— begin SOURCE —

Roman Aqueduct Malaga

(The way back, incidentally, that first time, before I learnt about the proper way to access the trail, since I was adamant that we would nevermore cross the Roman aqueduct again, in the end the only means we could find to return to civilization required us to, of all things, plunge our feet into the coldest, iciest, shiveringest water you will ever find and cross a watering canal instead. And, you know, this being Spain and not merry ole England and all that, we don’t go for country walks with wellies.

But I preferred frozen shins to broken bones.)

Well, as I was saying. Soon you’ll come to a gate which indicates that that is where the trail begins. You can follow the indications on the sign at the gate. Or you can just angle downwards towards the stream. There’s a path that’s easy to see, before you enter through the gate.

Once you reach the stream, you can have the time of your life. If you’ve got kids they can go mad jumping in the water and trying to build log bridges and whatever else it is that kiddies do in streams.

Kids Playing in a Stream Malaga Spain

My kids look pretty tame, don’t they?

The first time I went there with the kids that is what they did. But the last time I went, I only managed to drag the eldest, “Ermenegildo”, along. The little one, “Lucrecio”, was convalescent at home.

— end SOURCE —
— begin RECORDS PROVIDED —

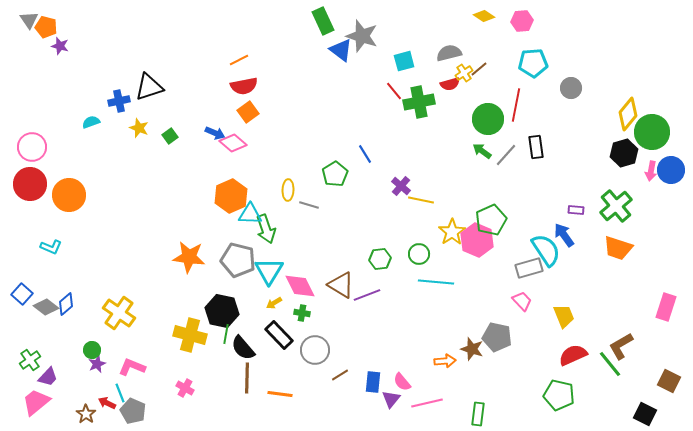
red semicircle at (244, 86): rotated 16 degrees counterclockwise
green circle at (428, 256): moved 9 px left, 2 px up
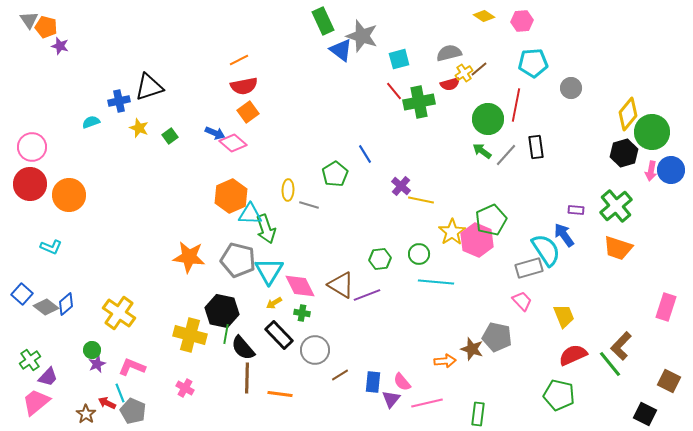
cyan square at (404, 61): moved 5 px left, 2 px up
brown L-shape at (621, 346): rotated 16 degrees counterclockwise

— end RECORDS PROVIDED —
— begin RECORDS PROVIDED —

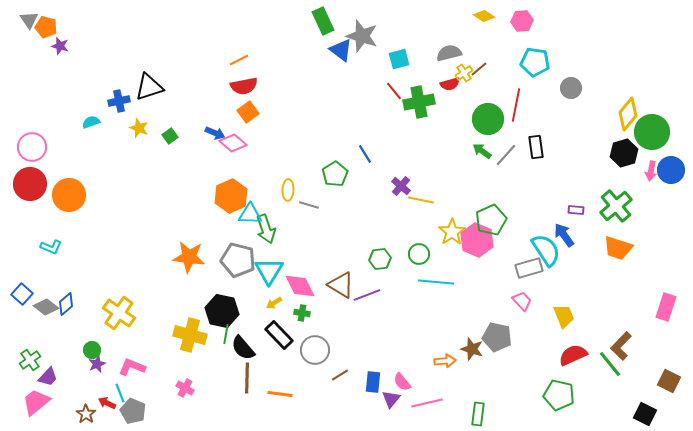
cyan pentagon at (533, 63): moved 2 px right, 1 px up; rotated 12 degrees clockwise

— end RECORDS PROVIDED —

WRITTEN PROBLEM ▸
In the Roman aqueduct passage, what did the writer cross to get back, instead of crossing the aqueduct again?

SOLUTION TO THE EXERCISE ▸
A watering canal, wading through icy water.